Uomini in frac, omaggio a Domenico Modugno

Un evento emozionante l’omaggio a Domenico Modugno inserito nel ricchissimo e variegato programma di MiTo. L’Alcatraz, discoteca milanese, si trasforma per una sera in teatro: una veste singolare per un locale abituato ad ospitare concerti ad altissima intensità rock. Il pubblico è parecchio ma, forse anche a causa della concomitanza con il concerto di Pino Daniele e la sua storica band del 1982, non è quello delle grandi occasioni. Peccato.
Lo spettacolo  si chiama Uomini in frac, omaggio a Domenico Modugno ed è un progetto firmato da  Peppe Servillo degli Avion Travel e dal contrabbassista jazz Furio Di Castri, che per celebrare Mister Volare hanno messo insieme un gruppo capace di incarnarne lo spirito mediterraneo ma anche di portare il pubblico sulle piste inesplorate della sua sterminata produzione.
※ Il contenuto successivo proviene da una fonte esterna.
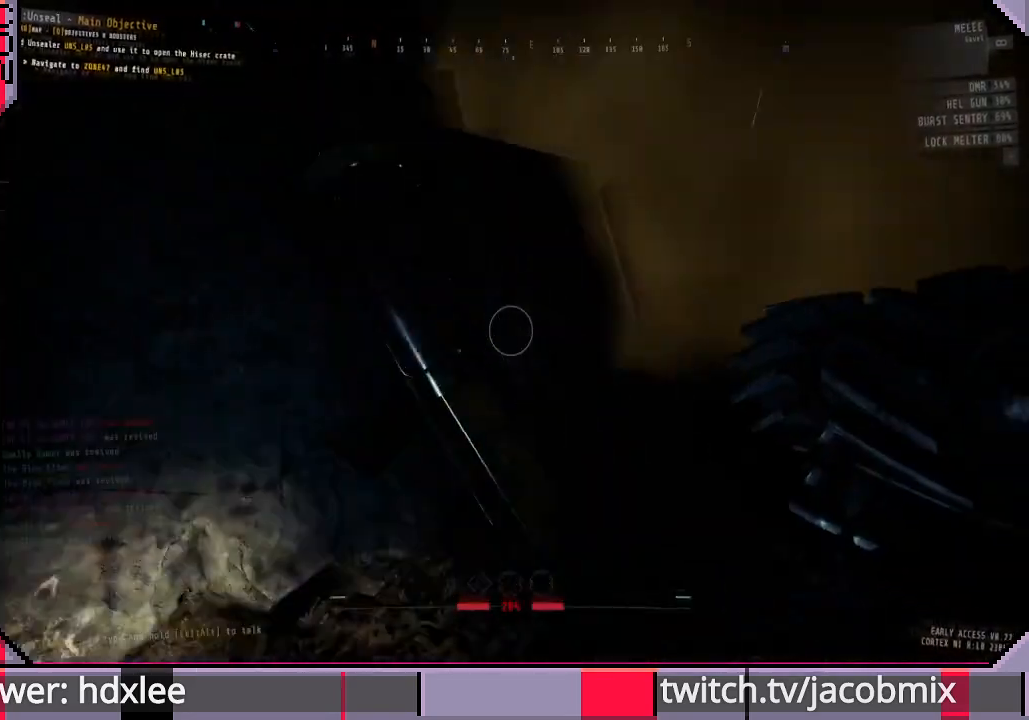
{"keys": ["f"], "mouse": [], "events": [[67, "d", "up"], [100, "w", "up"], [300, "w", "down"], [367, "w", "up"], [467, "f", "down"]]}
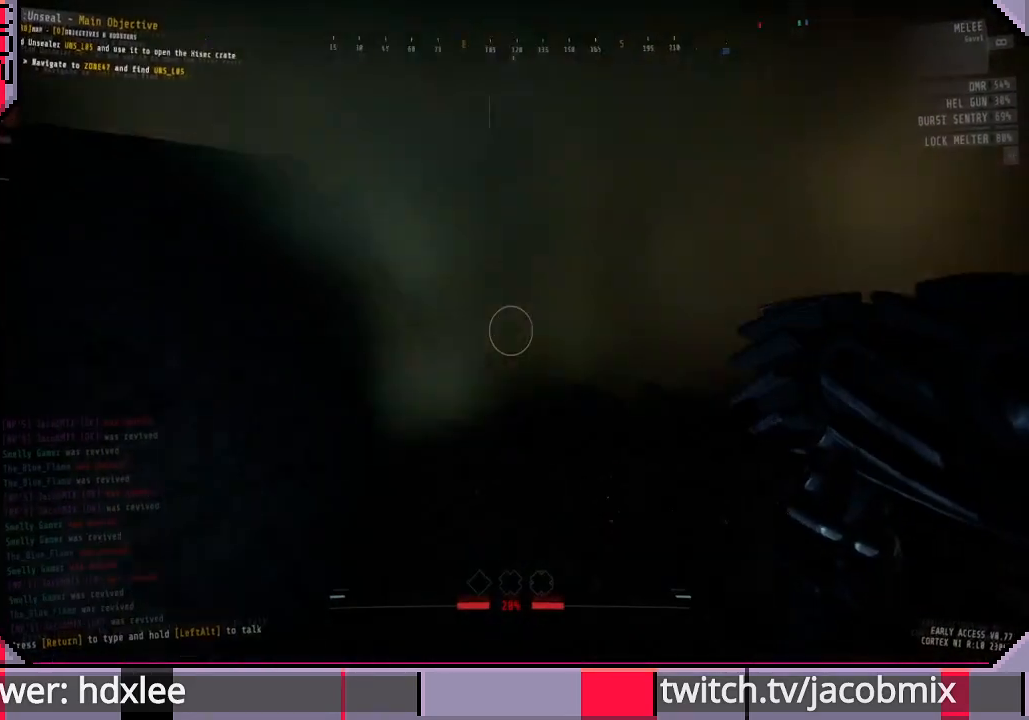
{"keys": [], "mouse": [], "events": [[100, "f", "up"], [300, "f", "down"], [400, "f", "up"]]}
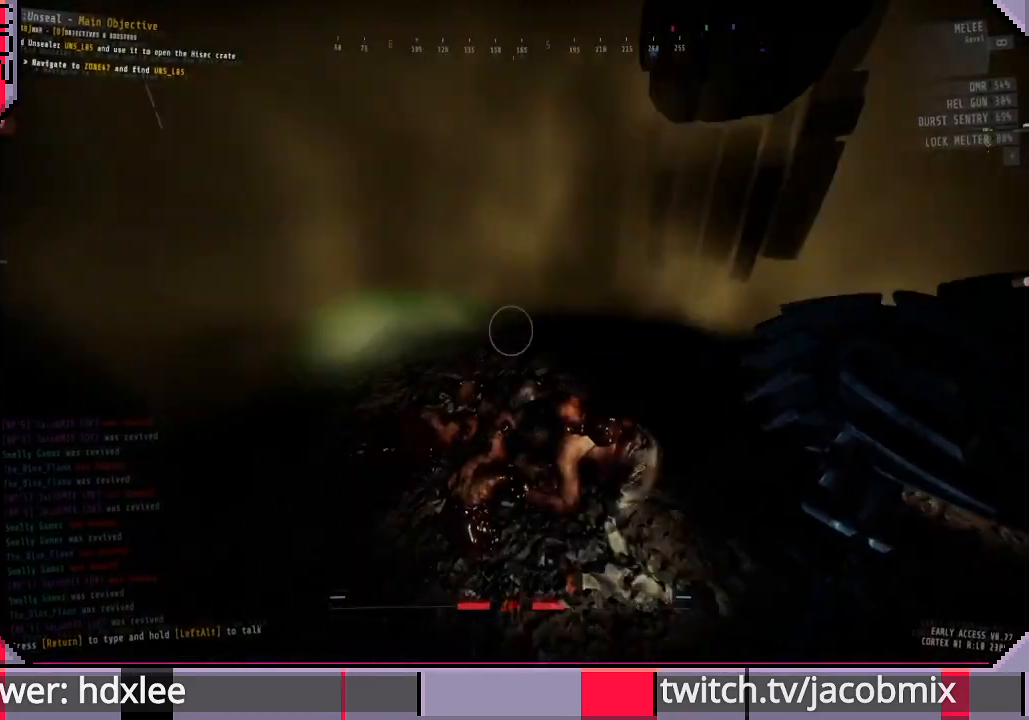
{"keys": ["w"], "mouse": [], "events": [[133, "w", "down"], [267, "d", "down"], [500, "d", "up"]]}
Sul palco ci sono la chitarra solista degli Avion Travel Fausto Mesolella, il magico pianoforte di Rita Marcotulli, le voci di Mimmo Epifani e di Mimì Ciaramella (il primo anche alla mandola e mandolino, il secondo alle percussioni), la ricca ritmica di Cristian Calcagnile e il trombone di Gianluca Petrella. Una specie di super-gruppo insomma, che ha rapito, travolto, emozionato, divertito, toccato nel profondo il pubblico dell’Alcatraz – compresa la sottoscritta, la quale non avrebbe mai voluto veder finire uno spettacolo del genere.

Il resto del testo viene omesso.